For a collection of helpful articles about specific Boundaries errors in their teachings about marriage, family, and church relationships, see Are Boundaries Biblical Collection.

Note: There may be times that we need to apply guidelines in our relationships, but guidelines do not go as far as boundaries. See Boundaries versus Guidelines.


(1) I'm pretty sure that a person who is meek is not someone who brags about it. See Blessed are the Meek and The Meek Will Inherit the Earth.


  1. Well said. I too have had issues with this book, even though I hadn't read it, because I saw the attitude of those you applied this book to their lives in a selfish me oriented way. It "seemed" to be a Biblical excuse to avoid people that they didn't like. But in reality, it created walls that didn't resolve the underlying issues.

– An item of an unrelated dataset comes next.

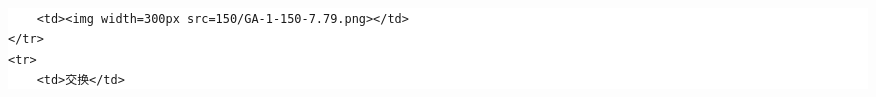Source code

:         <td><img width=300px src=150/GA-1-150-7.79.png></td> 
    </tr>
    <tr>
        <td>交换</td>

    1. Teresa, I am in agreement. I had this book suggested to me about 10 or so years ago by a church counselor. It is still being used by the same group of counselors and I find that sad. I recall when I first started reading it, that it seemed awfully selfish and had figured that the writers must think I am perfect...well, I am not, and the false teachings in that book just about broke up my marriage, ruined my relationships with my in-laws and with my daughter. Ironically, my daughter is now using the book against me at the suggestion of a Christian counselor. Our entire family is broken over this boundary and my grandkids run away from us and will not have anything to do with us. Not sure what we have done wrong except we are all imperfect people and are still works in progress. I am afraid for my daughter now because she looks angry when I have seen her and looked at me with such evil contempt that it is frightening. All of her written responses are textbook type comments with the same language of the Boundaries by Cloud and Townsend and also by Lysa TerKeurst, which is more of the same. I am struggling with this but hopefully and prayerfully God will repair our relationship. I am very thankful to Gail and BLNs for directing me in scripture and the right direction to better understand what is happening. She has been a blessing to me in this and I am thankful to God for leading me to her teaching on this. Thank you for your response as it helped me to know that others feel the same way that I do. God bless you, Teresa R.

    2. Hi Growin'nlearnin'
      You know that I'm so sorry for what has happened in your family. And I appreciate you mentioning the book by Lysa TerKeurst book. I haven't studied it, but I've seen that she mentions "boundaries" in her explanation of the book.